##### DATA #####
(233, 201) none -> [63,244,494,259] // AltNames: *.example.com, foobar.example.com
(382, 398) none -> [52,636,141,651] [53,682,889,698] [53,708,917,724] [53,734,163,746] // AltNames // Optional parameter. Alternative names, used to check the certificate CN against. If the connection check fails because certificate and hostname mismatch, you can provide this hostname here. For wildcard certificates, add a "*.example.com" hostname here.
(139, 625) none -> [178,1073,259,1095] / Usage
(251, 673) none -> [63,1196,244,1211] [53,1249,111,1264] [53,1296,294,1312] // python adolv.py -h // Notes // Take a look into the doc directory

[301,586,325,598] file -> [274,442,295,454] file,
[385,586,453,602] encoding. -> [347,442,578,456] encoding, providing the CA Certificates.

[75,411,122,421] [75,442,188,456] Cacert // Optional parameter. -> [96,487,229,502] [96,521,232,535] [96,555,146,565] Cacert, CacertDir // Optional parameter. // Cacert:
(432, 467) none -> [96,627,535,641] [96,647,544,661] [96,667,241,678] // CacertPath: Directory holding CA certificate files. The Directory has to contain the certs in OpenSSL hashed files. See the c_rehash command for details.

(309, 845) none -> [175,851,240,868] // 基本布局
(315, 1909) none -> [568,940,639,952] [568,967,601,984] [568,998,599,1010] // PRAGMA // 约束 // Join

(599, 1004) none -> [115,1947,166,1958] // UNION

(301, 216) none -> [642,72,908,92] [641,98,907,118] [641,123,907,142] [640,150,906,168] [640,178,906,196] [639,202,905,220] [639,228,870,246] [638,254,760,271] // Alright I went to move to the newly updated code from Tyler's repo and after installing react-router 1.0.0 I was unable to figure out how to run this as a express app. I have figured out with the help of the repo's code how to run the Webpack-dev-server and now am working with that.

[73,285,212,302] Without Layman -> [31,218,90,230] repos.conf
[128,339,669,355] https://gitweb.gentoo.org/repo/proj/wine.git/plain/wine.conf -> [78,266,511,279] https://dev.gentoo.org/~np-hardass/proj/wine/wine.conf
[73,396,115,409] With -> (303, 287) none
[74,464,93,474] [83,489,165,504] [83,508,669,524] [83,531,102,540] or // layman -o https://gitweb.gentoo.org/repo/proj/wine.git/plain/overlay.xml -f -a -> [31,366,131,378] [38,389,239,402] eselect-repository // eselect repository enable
#####
PROBLEM STATEMENT: Every line above that holds the string "example" should be copied into the answer.

EXERCISE ANSWER:
(233, 201) none -> [63,244,494,259] // AltNames: *.example.com, foobar.example.com
(382, 398) none -> [52,636,141,651] [53,682,889,698] [53,708,917,724] [53,734,163,746] // AltNames // Optional parameter. Alternative names, used to check the certificate CN against. If the connection check fails because certificate and hostname mismatch, you can provide this hostname here. For wildcard certificates, add a "*.example.com" hostname here.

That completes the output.